The Bellwether Report is optimistic and ZenithOptimedia's research, which for two years has been a barometer of doom, last week started getting sunny. Its European survey found that adspend in real terms would grow this year for the first time since 2000.
So, have agencies begun to feel the downturn's downturn? Campaign asked several industry figures what signs they had noticed that things really were beginning to pick up. Here are their answers.
Kevin Dundas, chief executive, Saatchi & Saatchi
"We are in the busiest production cycle we've had for the past couple of years. Half of our creative department is shooting at the moment and it's across the spectrum of our clients. It includes clients that held back and many are shooting two films, not just one. When bricks-and- mortar clients are out there putting money down, feeling confident, that's a good sign."
Gerry Boyle, managing director, ZenithOptimedia
"Quarter-one spend numbers are being met and companies are reinvesting this. There is general confidence in the four key sectors - retail is up, finance is looking like it will be, cars are driven by big launches (and there are plenty this year) and telecoms is growing. I've also noticed that the outdoor conference is back in Barcelona this year. Conferences moving abroad again is a sure sign that things are looking better."
Bruce Haines, group chief executive, Leo Burnett
"We are optimistic. The IPA's Bellwether Report's accuracy has been borne out. Clients are not just setting budgets, they're spending them. The number of scripts waiting for approval at the BACC is mounting. While some clients have maintained spend on their core brands, there's now expansion to the smaller brands that have suffered over the past two years."
Hamish Pringle, director-general, IPA
"One sign is that we had to move the venue twice for last week's AGM in order to accommodate the numbers of people attending. In the end, about 200 came, which shows agencies feel able to buy their places there again."

> _Supplied information_:
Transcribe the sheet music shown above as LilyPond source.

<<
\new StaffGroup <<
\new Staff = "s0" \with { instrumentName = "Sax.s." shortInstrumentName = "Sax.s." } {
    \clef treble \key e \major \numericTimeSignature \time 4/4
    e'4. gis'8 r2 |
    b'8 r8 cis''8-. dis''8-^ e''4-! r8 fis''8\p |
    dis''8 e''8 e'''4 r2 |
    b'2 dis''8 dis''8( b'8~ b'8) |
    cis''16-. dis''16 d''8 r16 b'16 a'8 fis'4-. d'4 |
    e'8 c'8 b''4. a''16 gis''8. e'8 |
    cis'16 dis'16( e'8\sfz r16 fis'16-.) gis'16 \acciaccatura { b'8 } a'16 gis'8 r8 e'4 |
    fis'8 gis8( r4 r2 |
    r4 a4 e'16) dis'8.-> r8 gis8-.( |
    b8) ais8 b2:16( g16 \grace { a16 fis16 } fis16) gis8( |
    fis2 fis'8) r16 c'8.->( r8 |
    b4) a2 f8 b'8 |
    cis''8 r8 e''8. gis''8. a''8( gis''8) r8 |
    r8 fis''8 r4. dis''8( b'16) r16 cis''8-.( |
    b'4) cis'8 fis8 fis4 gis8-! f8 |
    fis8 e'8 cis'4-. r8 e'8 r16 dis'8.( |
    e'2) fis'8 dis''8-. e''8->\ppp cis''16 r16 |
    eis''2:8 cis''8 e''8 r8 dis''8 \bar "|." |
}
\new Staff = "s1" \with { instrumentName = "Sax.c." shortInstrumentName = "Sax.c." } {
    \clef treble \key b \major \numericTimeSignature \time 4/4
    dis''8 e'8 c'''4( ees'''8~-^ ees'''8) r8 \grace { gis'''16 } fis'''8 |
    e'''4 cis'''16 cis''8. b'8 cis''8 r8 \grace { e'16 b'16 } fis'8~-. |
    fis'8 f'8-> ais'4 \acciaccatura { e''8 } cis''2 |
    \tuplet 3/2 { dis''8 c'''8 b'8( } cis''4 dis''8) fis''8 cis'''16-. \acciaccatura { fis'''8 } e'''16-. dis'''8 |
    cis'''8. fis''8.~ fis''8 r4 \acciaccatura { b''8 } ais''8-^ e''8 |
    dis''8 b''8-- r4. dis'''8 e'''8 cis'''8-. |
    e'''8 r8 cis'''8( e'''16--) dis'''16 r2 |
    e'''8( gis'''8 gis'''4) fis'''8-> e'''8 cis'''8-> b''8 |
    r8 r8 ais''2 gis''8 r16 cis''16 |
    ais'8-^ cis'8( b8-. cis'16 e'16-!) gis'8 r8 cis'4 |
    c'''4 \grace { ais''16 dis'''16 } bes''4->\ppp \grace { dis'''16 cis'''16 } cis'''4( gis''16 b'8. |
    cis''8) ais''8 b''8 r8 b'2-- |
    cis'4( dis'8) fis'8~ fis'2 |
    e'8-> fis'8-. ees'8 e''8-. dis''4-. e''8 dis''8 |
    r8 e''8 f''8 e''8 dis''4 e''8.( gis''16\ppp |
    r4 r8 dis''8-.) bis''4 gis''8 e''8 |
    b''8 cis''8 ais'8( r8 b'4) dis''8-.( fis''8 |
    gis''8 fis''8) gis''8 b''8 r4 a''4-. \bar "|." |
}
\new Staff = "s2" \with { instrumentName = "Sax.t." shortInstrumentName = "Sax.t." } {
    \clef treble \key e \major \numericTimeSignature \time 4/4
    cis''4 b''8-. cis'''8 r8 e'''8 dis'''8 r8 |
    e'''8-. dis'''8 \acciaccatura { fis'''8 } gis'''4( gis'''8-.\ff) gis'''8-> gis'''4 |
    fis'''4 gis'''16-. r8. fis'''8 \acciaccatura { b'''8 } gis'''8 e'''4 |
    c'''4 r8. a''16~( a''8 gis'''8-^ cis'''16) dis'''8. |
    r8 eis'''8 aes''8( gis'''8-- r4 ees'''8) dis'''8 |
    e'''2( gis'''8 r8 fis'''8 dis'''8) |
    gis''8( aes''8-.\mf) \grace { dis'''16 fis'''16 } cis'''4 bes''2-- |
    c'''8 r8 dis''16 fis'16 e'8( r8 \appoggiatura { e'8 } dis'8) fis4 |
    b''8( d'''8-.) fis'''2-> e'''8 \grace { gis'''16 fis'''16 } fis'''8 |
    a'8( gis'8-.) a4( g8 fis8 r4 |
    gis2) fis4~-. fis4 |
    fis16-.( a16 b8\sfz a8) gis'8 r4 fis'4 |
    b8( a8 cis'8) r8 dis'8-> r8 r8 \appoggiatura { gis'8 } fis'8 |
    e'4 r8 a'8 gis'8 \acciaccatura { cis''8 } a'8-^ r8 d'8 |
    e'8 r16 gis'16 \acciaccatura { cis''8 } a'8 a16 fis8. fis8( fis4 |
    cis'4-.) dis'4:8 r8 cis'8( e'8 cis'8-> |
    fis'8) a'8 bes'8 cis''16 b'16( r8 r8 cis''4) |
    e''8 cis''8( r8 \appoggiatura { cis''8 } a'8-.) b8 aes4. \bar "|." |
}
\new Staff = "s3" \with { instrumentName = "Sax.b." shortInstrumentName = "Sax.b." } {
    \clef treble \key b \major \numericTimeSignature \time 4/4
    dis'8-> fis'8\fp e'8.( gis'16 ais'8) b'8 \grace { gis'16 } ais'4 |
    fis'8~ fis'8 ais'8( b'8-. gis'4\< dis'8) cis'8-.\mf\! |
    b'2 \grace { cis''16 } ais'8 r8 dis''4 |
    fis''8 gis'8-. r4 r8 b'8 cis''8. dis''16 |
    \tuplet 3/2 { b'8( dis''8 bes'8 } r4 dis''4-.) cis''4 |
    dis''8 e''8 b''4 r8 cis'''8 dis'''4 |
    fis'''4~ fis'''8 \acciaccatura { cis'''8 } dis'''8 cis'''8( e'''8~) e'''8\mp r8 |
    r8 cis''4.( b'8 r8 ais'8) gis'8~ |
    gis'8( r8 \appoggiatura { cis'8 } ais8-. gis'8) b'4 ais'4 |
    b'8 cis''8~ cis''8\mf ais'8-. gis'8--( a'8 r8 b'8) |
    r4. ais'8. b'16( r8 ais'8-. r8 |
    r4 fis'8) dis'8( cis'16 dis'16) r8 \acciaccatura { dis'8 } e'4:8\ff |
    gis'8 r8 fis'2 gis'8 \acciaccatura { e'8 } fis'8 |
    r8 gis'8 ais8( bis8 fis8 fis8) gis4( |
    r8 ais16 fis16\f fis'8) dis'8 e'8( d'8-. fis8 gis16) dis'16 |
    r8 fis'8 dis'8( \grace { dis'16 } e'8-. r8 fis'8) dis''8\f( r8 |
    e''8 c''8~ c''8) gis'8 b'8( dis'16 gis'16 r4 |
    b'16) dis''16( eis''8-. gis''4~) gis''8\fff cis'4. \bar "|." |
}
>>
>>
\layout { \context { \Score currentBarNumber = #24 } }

> _What you will do_:
1: List each person quoted in the article on signs of an advertising upturn, with the job title and organization the article gives for each.
2: Reproduce word for word the passage of the article on signs of an advertising upturn from "The Bellwether Report" to "are their answers.".
The material isn't needed here.

> _Per-task answers_:
1:
- Kevin Dundas, chief executive, Saatchi & Saatchi
- Gerry Boyle, managing director, ZenithOptimedia
- Bruce Haines, group chief executive, Leo Burnett
- Hamish Pringle, director-general, IPA

2:
The Bellwether Report is optimistic and ZenithOptimedia's research, which for two years has been a barometer of doom, last week started getting sunny. Its European survey found that adspend in real terms would grow this year for the first time since 2000.
So, have agencies begun to feel the downturn's downturn? Campaign asked several industry figures what signs they had noticed that things really were beginning to pick up. Here are their answers.